We have developed systems to support all of our students so that they graduate with the confidence and expertise to reach their professional goals. One strand of this support is in how we monitor each student’s progress in each course. We have implemented a formal grade check halfway through the semester so that we can reach out to the students who seem to be struggling. We have created a Student of Concern form so that any of the 22 faculty teaching within our program can immediately share concerns they have about a student. In this session we will share the specifics of these tools as well as how we consistently use them to support our students. 
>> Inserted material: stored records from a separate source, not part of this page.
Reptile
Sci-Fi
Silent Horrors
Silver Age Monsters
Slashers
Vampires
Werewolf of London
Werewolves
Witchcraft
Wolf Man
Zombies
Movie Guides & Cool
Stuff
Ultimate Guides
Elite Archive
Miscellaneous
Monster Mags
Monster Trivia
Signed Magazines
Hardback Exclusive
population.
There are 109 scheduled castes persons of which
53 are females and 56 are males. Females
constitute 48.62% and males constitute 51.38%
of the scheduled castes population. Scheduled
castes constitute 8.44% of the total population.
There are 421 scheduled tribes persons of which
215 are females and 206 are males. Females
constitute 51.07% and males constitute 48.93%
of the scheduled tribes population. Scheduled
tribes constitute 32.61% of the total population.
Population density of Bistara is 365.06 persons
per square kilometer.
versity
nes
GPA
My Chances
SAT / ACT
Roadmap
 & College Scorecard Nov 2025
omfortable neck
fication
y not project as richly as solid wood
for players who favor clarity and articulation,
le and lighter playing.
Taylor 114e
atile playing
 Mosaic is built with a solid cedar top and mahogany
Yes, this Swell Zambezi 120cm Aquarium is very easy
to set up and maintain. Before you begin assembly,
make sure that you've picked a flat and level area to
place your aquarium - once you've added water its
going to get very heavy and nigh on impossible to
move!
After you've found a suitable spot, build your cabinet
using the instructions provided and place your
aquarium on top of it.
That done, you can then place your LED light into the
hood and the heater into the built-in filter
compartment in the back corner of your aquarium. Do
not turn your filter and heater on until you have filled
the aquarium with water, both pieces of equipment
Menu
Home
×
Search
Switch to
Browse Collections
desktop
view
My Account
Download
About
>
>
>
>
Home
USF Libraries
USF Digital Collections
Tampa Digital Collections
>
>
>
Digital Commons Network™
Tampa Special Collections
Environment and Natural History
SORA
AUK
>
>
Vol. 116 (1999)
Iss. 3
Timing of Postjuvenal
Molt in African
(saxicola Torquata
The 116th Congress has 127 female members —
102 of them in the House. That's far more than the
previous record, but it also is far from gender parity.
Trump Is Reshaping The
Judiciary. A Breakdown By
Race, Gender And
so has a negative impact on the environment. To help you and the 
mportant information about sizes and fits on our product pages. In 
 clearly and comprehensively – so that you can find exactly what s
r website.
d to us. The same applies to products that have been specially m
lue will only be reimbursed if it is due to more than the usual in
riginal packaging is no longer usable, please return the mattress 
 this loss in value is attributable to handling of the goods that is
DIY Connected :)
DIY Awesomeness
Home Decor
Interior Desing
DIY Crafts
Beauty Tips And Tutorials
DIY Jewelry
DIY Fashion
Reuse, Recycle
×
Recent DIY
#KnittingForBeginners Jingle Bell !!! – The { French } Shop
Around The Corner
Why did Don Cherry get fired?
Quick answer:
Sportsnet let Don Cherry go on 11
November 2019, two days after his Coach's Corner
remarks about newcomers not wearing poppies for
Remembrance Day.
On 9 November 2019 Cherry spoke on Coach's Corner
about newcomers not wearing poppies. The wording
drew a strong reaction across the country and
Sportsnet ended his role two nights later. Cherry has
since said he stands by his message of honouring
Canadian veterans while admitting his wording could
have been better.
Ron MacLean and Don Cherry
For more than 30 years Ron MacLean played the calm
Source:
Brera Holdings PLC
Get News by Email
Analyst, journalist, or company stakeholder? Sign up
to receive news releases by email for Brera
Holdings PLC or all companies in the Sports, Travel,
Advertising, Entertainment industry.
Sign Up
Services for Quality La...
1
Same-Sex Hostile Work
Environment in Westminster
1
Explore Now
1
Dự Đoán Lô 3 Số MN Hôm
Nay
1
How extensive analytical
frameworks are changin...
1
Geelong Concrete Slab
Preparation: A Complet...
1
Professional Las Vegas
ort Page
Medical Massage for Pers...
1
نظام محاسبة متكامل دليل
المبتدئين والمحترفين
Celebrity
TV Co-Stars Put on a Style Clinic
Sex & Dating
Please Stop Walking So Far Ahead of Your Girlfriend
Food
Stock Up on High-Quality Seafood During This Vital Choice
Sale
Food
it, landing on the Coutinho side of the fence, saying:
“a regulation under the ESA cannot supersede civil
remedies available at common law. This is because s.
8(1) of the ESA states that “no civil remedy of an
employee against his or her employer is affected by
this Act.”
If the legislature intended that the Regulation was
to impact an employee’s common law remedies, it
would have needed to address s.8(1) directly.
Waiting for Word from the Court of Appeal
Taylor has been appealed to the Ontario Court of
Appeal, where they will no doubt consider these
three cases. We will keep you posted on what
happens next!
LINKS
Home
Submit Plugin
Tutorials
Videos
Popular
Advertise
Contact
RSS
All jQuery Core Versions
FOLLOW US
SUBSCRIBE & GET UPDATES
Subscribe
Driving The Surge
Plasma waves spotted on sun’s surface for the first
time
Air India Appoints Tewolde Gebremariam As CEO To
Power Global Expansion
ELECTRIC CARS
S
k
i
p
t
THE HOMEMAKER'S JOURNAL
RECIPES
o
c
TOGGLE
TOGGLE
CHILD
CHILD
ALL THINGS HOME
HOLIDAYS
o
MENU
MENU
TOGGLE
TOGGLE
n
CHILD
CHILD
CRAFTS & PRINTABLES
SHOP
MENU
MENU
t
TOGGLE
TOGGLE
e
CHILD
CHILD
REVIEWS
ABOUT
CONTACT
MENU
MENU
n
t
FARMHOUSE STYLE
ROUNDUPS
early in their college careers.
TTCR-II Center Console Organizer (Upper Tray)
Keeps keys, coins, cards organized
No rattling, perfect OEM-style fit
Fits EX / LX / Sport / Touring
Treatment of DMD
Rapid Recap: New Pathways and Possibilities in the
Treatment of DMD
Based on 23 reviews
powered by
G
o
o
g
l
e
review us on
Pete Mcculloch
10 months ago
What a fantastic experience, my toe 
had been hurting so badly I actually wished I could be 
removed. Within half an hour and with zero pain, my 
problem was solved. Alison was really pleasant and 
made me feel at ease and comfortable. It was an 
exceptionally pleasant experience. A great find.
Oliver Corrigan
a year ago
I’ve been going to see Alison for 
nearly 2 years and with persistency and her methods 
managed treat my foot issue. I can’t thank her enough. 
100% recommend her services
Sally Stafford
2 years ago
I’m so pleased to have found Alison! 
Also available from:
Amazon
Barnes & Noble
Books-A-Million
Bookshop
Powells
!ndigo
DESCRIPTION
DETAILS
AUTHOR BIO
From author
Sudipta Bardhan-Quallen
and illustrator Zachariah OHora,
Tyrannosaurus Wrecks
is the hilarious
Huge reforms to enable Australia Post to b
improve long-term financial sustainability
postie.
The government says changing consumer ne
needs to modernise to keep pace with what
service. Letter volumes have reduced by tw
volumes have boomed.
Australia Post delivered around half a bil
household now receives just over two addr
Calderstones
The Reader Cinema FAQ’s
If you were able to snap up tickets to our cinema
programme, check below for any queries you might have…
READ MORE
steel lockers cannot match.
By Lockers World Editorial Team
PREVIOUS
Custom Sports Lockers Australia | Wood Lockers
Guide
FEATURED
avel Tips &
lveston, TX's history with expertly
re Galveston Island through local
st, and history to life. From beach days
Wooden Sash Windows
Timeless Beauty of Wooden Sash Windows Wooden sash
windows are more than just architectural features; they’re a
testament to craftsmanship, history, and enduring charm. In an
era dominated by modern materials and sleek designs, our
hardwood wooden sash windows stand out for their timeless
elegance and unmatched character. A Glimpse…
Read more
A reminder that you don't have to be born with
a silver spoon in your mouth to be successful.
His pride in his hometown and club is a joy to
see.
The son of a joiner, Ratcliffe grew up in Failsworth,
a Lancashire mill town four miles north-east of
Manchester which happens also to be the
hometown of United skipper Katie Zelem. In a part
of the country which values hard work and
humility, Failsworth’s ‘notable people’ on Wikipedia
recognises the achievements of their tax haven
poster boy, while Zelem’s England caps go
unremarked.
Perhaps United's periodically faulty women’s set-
We also have a Writing Center that is dedicated to supporting the students in our program. Since students enter our program with a wide range of writing comforts and proficiencies, we are intentional to craft individualized writing development plans for each student. Our consultants are intentional to approach the process in a non-judgemental way. They identify where the student is and what steps the student can take to grow as a writer.


Knowing that adult students may have a strong aversion to math class after 15+ years of being out of the classroom, we completely redesigned our Statistics curriculum to offer a softer re-introduction to the course. In addition to working toward understanding our population in this way, we offer complimentary private and group tutoring for Statistics and other courses as well. 


We know that diversity and inclusion are often discussed together, but are two entirely different concepts. Verna Meyers, an activist and expert in diversity and inclusion, says that “Diversity is being invited to the party. Inclusion is being asked to dance.” In an effort to detect ways in which we have “asked our students to dance,” we gathered data from students who met one or more criteria for diversity.


In this session, we will describe the steps we took to gather and analyze the data and will share our findings. More importantly, we will provide recommendations for inclusivity based on the results of our study. 


Format of Session

While the presenters share their strategies and findings, there will be an opportunity for participants to submit questions in an online format. These questions will be addressed throughout the session and will guide the conversation around diversity and inclusion. 


Plan of interactivity

This session will involve a number of interactive elements whereby participants will work directly with program documents, watch videos of program practices, and hear from students and faculty involved in the program. Using a variety of technological tools, such as mentimeter and slido, participants will have the opportunity to not only learn about our program, but also to consider how to apply these ideas to their own programs. 


Participants will: 

  • Connect with audience members using a pair and share activity 

  • View student breakdown of diversity areas

  • Brainstorm ways in which our success can be applied to their programs

  • Learn about our systems for student support including processes

  • See unique student profiles from our population


Key Takeaways for Participants


Participants will leave with an understanding of the issues and differences between diversity and inclusion. They will learn specific strategies for supporting diverse students within a doctoral program and will have an opportunity to engage in a scholarly conversation about the topic.




Gay, G. (2010). Culturally responsive teaching: Theory, research, and practice (2nd ed.).

            New York: Teachers College Press.


Banks, J. A. (2003). The construction and historical development of multicultural education,

           1962-2012. Theory into Practice, 52, 73-82.


Cantwell, B., Taylor, B. J. (2019). Unequal Higher Education: Wealth, Status, and Student 

           Opportunity. (n.p.): Rutgers University Press.